::: Records supplied
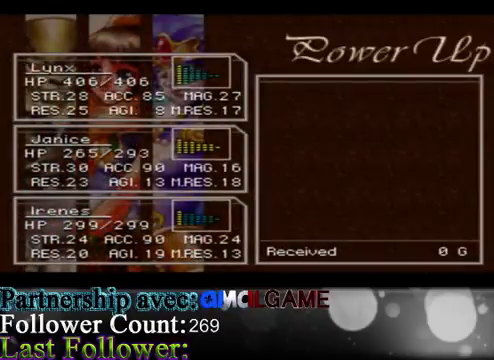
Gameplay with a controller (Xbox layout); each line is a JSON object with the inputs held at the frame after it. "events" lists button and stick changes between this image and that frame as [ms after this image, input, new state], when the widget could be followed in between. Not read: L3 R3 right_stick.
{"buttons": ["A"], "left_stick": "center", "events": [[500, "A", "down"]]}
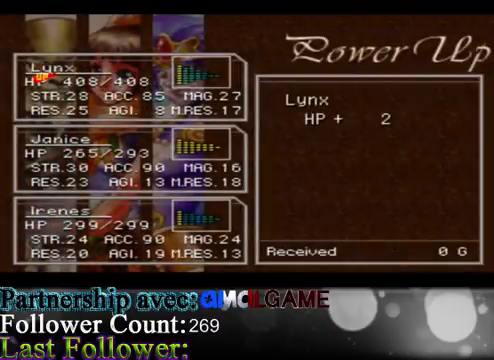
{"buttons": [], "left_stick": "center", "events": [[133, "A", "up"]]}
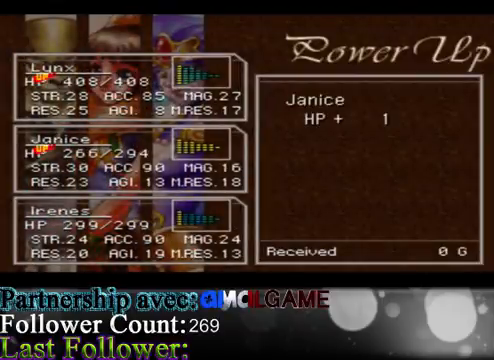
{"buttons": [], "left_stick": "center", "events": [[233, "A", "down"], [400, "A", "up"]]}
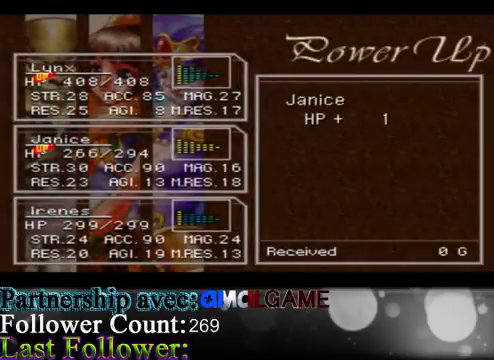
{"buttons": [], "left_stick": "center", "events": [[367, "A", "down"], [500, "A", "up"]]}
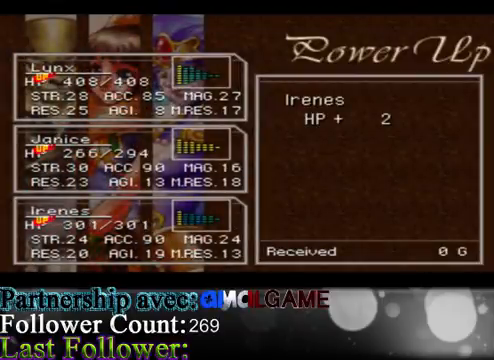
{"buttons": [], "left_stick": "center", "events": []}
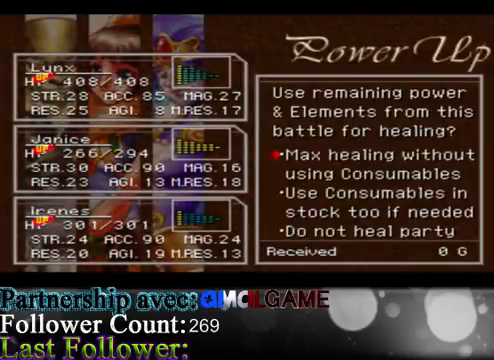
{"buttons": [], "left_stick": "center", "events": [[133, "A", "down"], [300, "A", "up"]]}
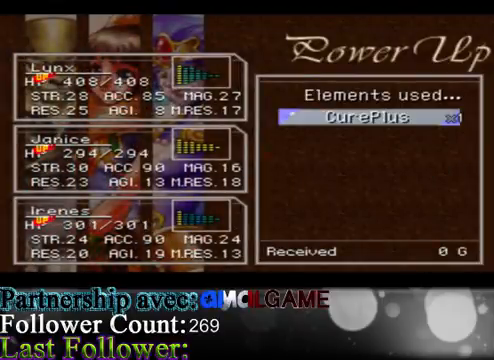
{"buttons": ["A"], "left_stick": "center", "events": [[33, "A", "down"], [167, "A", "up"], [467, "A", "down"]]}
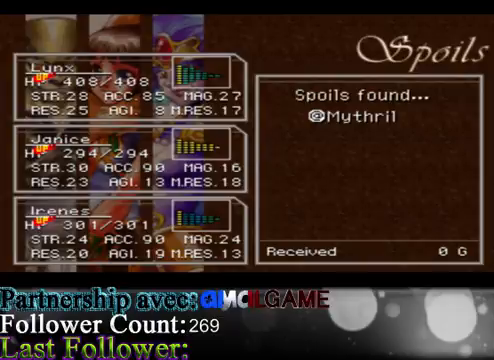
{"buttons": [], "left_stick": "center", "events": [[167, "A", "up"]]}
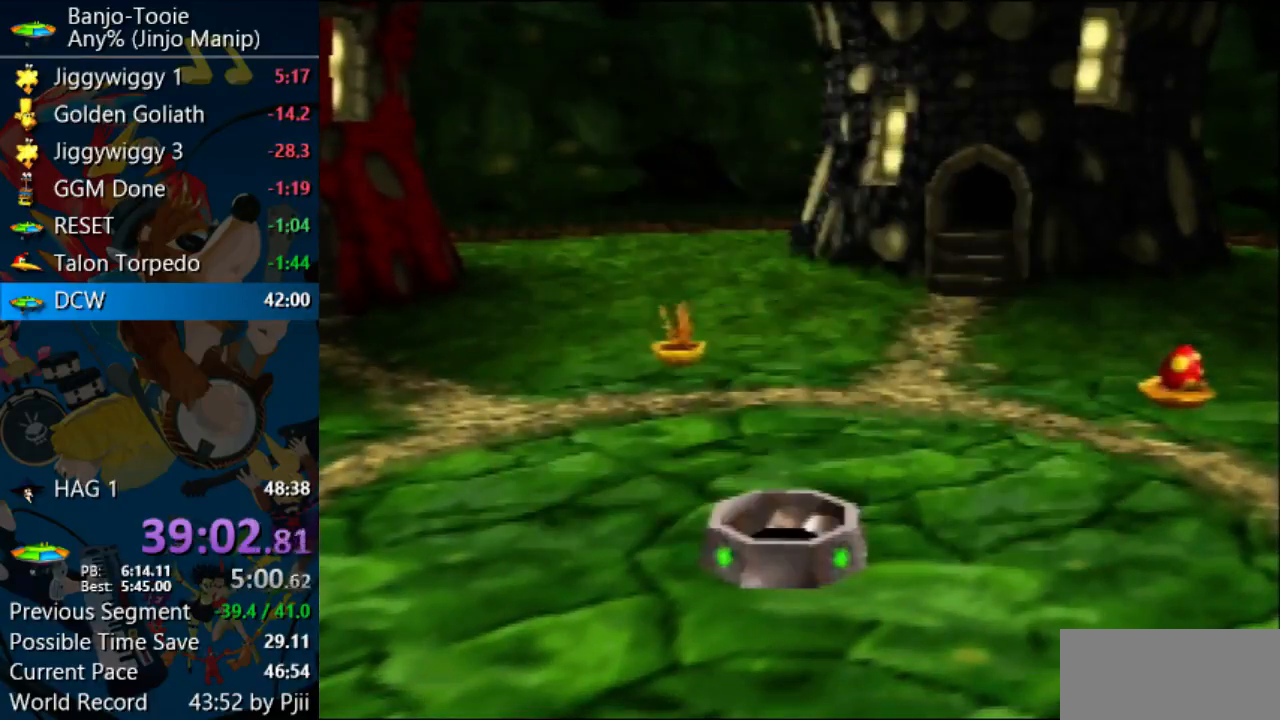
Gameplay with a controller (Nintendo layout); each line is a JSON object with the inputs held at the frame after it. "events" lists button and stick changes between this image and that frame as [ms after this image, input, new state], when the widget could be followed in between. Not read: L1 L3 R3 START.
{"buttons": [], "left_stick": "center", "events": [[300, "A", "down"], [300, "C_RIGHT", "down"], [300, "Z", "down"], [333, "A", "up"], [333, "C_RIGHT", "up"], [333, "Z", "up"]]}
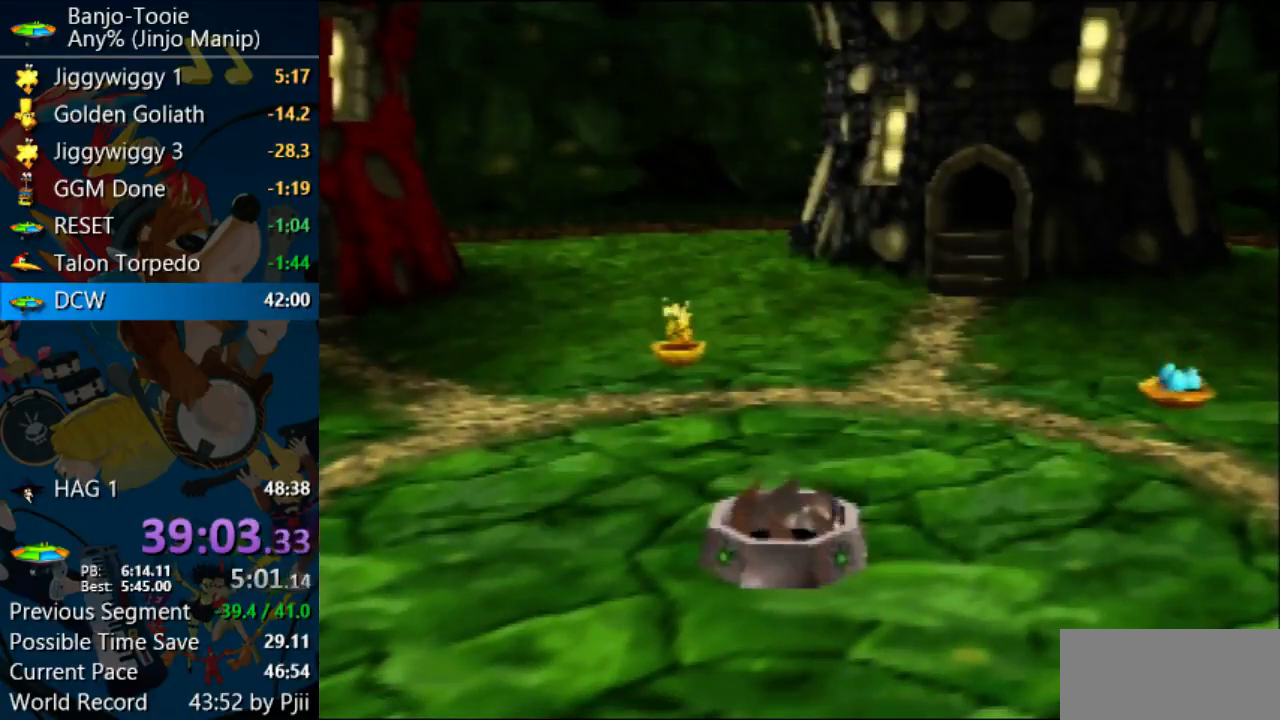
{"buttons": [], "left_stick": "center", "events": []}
::::::
__Problem to solve__. Each entry, word for word, belongs in your answer; each picture does not.

__Result of the task__.
Gameplay with a controller (Xbox layout); each line is a JSON object with the inputs held at the frame after it. "events" lists button and stick changes between this image and that frame as [ms after this image, input, new state], when the widget could be followed in between. Not read: L3 R3 right_stick.
{"buttons": ["A"], "left_stick": "center", "events": [[500, "A", "down"]]}
{"buttons": [], "left_stick": "center", "events": [[133, "A", "up"]]}
{"buttons": [], "left_stick": "center", "events": [[233, "A", "down"], [400, "A", "up"]]}
{"buttons": [], "left_stick": "center", "events": [[367, "A", "down"], [500, "A", "up"]]}
{"buttons": [], "left_stick": "center", "events": []}
{"buttons": [], "left_stick": "center", "events": [[133, "A", "down"], [300, "A", "up"]]}
{"buttons": ["A"], "left_stick": "center", "events": [[33, "A", "down"], [167, "A", "up"], [467, "A", "down"]]}
{"buttons": [], "left_stick": "center", "events": [[167, "A", "up"]]}
Gameplay with a controller (Nintendo layout); each line is a JSON object with the inputs held at the frame after it. "events" lists button and stick changes between this image and that frame as [ms after this image, input, new state], when the widget could be followed in between. Not read: L1 L3 R3 START.
{"buttons": [], "left_stick": "center", "events": [[300, "A", "down"], [300, "C_RIGHT", "down"], [300, "Z", "down"], [333, "A", "up"], [333, "C_RIGHT", "up"], [333, "Z", "up"]]}
{"buttons": [], "left_stick": "center", "events": []}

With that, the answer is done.